This project has retired. For details please refer to its Attic page.
Chukwa Agent Setup Guide
Apache > Hadoop > Chukwa
 

Chukwa Agent Setup Guide

Overview

In a normal Chukwa installation, an Agent process runs on every machine being monitored. This process is responsible for all the data collection on that host. Data collection might mean periodically running a Unix command, or tailing a file, or listening for incoming UDP packets.

Each particular data source corresponds to a so-called Adaptor. Adaptors are dynamically loadable modules that run inside the Agent process. There is generally one Adaptor for each data source: for each file being watched or for each Unix command being executed. Each adaptor has a unique name. If you do not specify a name, one will be autogenerated by hashing the Adaptor type and parameters.

There are a number of Adaptors built into Chukwa, and you can also develop your own. Chukwa will use them if you add them to the Chukwa library search path (e.g., by putting them in a jarfile in $CHUKWA_HOME/lib.)

Agent Control

Once an Agent process is running, there are a number of commands that you can use to inspect and control it. By default, Agents listen for incoming commands on port 9093. Commands are case-insensitive

CommandPurposeOptions
add Start an adaptor. See below
close Close socket connection to agent.None
help Display a list of available commandsNone
list List currently running adaptorsNone
reloadcollectors Re-read list of collectorsNone
stop Stop adaptor, abruptlyAdaptor name
shutdown Stop adaptor, gracefullyAdaptor name
stopagent Stop agent processNone

The add command is by far the most complex; it takes several mandatory and optional parameters. The general form is as follows:

add [name =] <adaptor_class_name> <datatype> <adaptor 
specific params> <initial offset>. 

There are four mandatory fields: The word add, the class name for the Adaptor, the datatype of the Adaptor's output, and the sequence number for the first byte. There are two optional fields; the adaptor instance name, and the adaptor parameters.

The adaptor name, if specified, should go after the add command, and be followed with an equals sign. It should be a string of printable characters, without whitespace or '='.

Adaptor parameters aren't required by the add command, but adaptor implementations may have both mandatory and optional parameters. See below.

Command-line options

Normally, agents are configured via the file conf/chukwa-agent-conf.xml. However, there are a few command-line options that are sometimes useful in troubleshooting. If you specify "local" as an option, then the agent will print chunks to standard out, rather than to a collector. If you specify a URI, then that will be used as collector, overriding the collectors specified in conf/collectors. These options are intended for testing and debugging, not for production use.

bin/agent.sh local

Adaptors

This section lists the standard adaptors, and the arguments they take.

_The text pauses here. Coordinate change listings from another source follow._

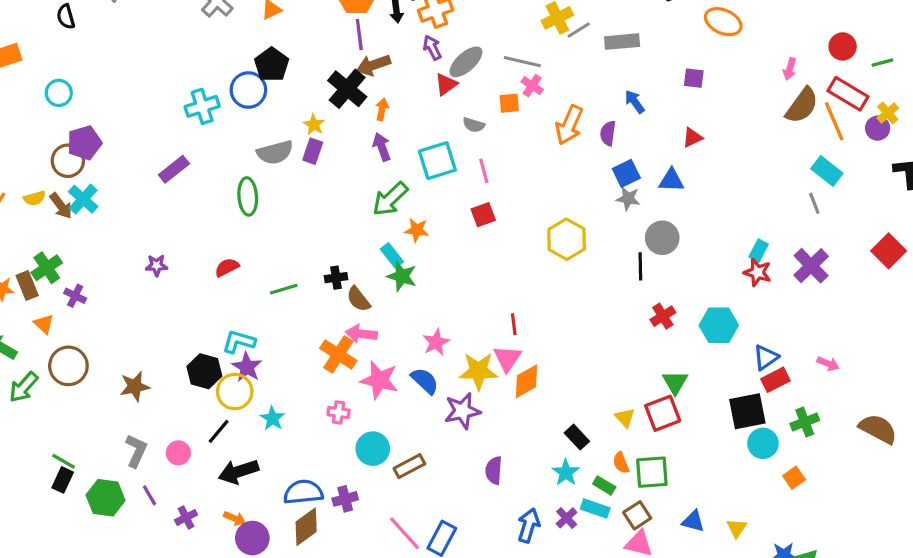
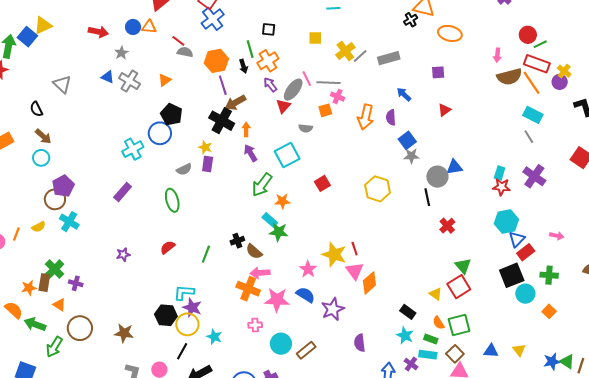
green line: (882, 63) -> (540, 44), moved
brown semicircle: (802, 106) -> (509, 77), turned 50
gray semicircle: (275, 152) -> (184, 169), size x0.7
pink line: (484, 171) -> (307, 79), moved
blue triangle: (671, 180) -> (454, 167), moved
brown arrow: (61, 206) -> (43, 136), moved
brown rectangle: (27, 285) -> (44, 283), turned 42
green line: (284, 289) -> (206, 254), turned -42
cyan hexagon: (719, 325) -> (506, 222), moved
yellow star: (478, 371) -> (334, 254), moved, turned 30
brown star: (135, 386) -> (124, 333), turned 30
green cross: (805, 422) -> (549, 275), turned 36

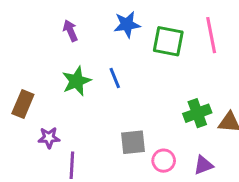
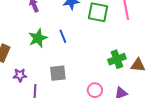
gray square: (133, 142) -> (58, 73), moved

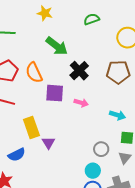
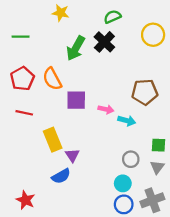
green arrow: (57, 46) -> (76, 48), turned 85
black cross: (79, 71) -> (104, 42), moved
brown pentagon: (118, 72) -> (145, 92), moved
cyan arrow: (117, 115) -> (127, 121), moved
blue semicircle: (17, 155) -> (61, 176), moved

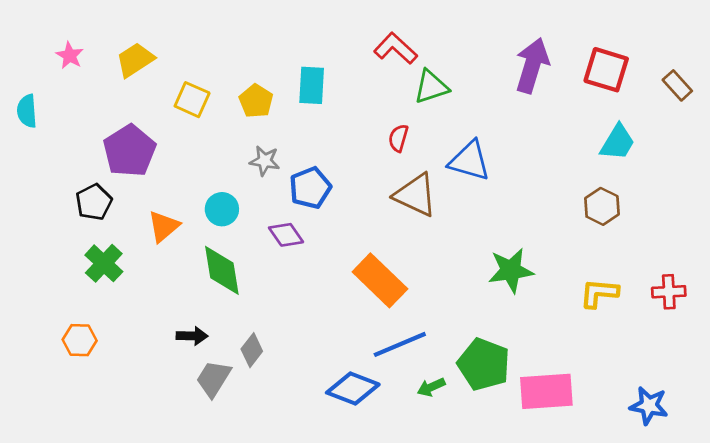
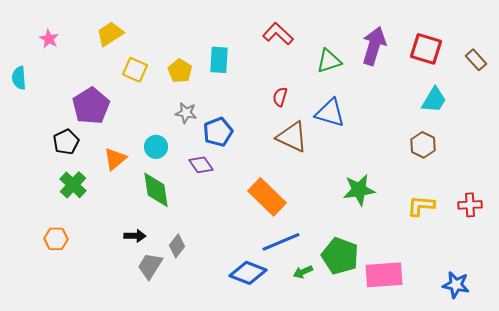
yellow trapezoid: (135, 60) -> (110, 34), moved
green triangle: (431, 87) -> (329, 61), moved

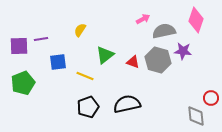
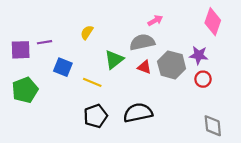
gray semicircle: (164, 31) -> (142, 42), moved
blue square: (58, 62) -> (63, 67), turned 30
red circle: (211, 98) -> (203, 79), moved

  • FileAdaptor: Pushes a whole file, as one Chunk, then exits. Takes one mandatory parameter; the file to push.
    add FileTailer FooData /tmp/foo 0
    This pushes file /tmp/foo as one chunk, with datatype FooData.
  • filetailer.FileTailingAdaptor Repeatedly tails a file, treating the file as a sequence of bytes, ignoring the content. Chunk boundaries are arbitrary. This is useful for streaming binary data. Takes one mandatory parameter; a path to the file to tail.
    add filetailer.FileTailingAdaptor BarData /foo/bar 0
    This pushes /foo/bar in a sequence of Chunks of type BarData
  • filetailer.CharFileTailingAdaptorUTF8 The same, except that chunks are guaranteed to end only at carriage returns. This is useful for most ASCII log file formats.
  • filetailer.CharFileTailingAdaptorUTF8NewLineEscaped The same, except that chunks are guaranteed to end only at non-escaped carriage returns. This is useful for pushing Chukwa-formatted log files, where exception stack traces stay in a single chunk.
  • DirTailingAdaptor Takes a directory path and a second adaptor name as mandatory parameters; repeatedly scans that directory and all subdirectories, and starts the indicated adaptor running on each file. Since the DirTailingAdaptor does not, itself, emit data, the datatype parameter is applied to the newly-spawned adaptors. Note that if you try this on a large directory, it is possible to exceed your system's limit on open files.
    add DirTailingAdaptor logs /var/log/ filetailer.CharFileTailingAdaptorUTF8 0
  • ExecAdaptor Takes a frequency (in miliseconds) as optional parameter, and then program name as mandatory parameter. Runs that program repeatedly at a rate specified by frequency.
    add ExecAdaptor Df 60000 /bin/df -x nfs -x none 0
    This adaptor will run df every minute, labelling output as Df.
  • edu.berkeley.chukwa_xtrace.XtrAdaptor (available in contrib) Takes an Xtrace ReportSource classname [without package] as mandatory argument, and no optional parameters. Listens for incoming reports in the same way as that ReportSource would.
    add edu.berkeley.chukwa_xtrace.XtrAdaptor Xtrace UdpReportSource 0
    This adaptor will create and start a UdpReportSource, labeling its output datatype as Xtrace.